En mettant en avant les actions des usagers de la mer tout au long des tragiques événements mais également le travail des scientifiques et les solutions préconisées, Jean-François Nativel réussit le tour de force de nous intéresser à un sujet pour lequel la plupart d’entre nous ont eu dès le départ des avis tranchés. Sans prendre partie pour tel ou tel, Jean-François Nativel évoque les différentes pistes et spéculations ayant poussé les requins à s’approcher des côtes.

 Entre le respect des océans et de sa vie sauvage et le droit à chacun de vivre sa passion sans risquer sa vie, il est parfois difficile de calibrer les choses sans tomber dans une surenchère dont les réseaux sociaux sont les bras armés. Avec la récente pose de filets spéciaux repoussant les requins et empêchant les prises accessoires, les usagers de la mer ont retrouvé une partie de leurs prérogatives et il va de soi que cette solution pourrait être privilégiée sur le long terme sans pour autant utiliser d’autres moyens plus agressifs.

 

 

 

« Bien loin d’un ouvrage polémique, ce témoignage remet les choses à leur place »

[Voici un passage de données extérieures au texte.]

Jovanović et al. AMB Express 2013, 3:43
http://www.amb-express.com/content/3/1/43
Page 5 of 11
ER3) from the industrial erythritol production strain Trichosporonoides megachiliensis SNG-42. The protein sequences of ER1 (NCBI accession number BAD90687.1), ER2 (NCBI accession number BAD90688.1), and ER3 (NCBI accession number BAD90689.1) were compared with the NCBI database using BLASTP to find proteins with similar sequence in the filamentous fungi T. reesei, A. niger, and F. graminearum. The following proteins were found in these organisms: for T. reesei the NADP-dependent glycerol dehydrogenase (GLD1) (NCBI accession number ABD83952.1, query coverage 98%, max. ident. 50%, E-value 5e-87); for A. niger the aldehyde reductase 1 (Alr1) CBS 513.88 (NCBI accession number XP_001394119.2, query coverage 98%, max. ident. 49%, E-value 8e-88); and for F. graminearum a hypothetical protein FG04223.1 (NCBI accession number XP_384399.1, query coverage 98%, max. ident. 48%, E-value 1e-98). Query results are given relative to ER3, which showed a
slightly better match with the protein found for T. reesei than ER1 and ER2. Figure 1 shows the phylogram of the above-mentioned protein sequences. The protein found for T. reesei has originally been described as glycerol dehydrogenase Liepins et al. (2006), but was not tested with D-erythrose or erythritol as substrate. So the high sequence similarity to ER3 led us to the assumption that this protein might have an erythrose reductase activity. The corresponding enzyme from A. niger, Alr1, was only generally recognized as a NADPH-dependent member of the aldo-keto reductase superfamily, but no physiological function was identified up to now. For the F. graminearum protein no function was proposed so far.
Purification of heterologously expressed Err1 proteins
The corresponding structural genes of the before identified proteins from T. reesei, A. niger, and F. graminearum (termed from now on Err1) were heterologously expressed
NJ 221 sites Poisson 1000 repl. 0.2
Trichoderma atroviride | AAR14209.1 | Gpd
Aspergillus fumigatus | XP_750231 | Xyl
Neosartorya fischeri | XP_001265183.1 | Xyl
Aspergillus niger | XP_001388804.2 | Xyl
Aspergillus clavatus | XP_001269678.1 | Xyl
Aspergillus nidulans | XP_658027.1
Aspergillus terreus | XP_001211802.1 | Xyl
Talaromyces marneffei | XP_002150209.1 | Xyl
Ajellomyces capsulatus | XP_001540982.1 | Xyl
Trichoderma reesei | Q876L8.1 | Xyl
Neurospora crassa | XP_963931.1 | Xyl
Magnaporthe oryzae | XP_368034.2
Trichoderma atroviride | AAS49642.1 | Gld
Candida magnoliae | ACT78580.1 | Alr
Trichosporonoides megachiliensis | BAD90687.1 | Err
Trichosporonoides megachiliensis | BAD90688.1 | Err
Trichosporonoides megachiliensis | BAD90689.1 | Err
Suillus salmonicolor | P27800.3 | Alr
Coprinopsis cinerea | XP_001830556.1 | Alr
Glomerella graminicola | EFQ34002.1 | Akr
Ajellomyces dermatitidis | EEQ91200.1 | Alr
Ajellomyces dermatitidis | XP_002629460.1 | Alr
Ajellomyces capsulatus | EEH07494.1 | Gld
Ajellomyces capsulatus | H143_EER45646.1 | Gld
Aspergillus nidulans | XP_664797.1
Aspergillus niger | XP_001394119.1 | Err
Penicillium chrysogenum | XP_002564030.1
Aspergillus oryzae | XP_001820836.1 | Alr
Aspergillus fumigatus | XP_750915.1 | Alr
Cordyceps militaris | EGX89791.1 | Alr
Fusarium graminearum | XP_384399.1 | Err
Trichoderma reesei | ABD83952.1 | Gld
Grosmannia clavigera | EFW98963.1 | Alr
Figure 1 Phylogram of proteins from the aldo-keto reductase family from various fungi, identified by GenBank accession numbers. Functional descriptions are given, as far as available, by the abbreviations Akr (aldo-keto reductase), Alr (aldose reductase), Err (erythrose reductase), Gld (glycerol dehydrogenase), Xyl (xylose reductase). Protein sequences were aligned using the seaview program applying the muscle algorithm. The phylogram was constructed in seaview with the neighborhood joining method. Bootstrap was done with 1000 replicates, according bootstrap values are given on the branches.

Bien loin d’un ouvrage polémique, ce témoignage remet les choses à leur place et démontre que M. Jean-François Nativel, tant par ses écrits que par ses discussions, mérite d’être entendu.

 En tant qu’ichtyologiste, je recommande fortement cet ouvrage à ceux qui n’ont des événements de la Réunion qu’une vue fragmentaire. L’augmentation des attaques imputées aux requins bouledogues se doit d’être vue comme un nouveau phénomène dont la pleine mesure ne pourra être analysée qu’avec rigueur et maîtrise, sans éclat ou amateurisme, tant d’un point de vue local que national, tant d’un point de vue biologique que politique, et ce en respectant le vivant de chaque côté des filets.
Il reste donc à souhaiter que, bien loin des querelles ayant entaché ces événements douloureux, de nouvelles solutions puissent être apportées afin que l’île de la Réunion puisse retrouver sereinement son statut de grain de beauté de l’Océan Indien ».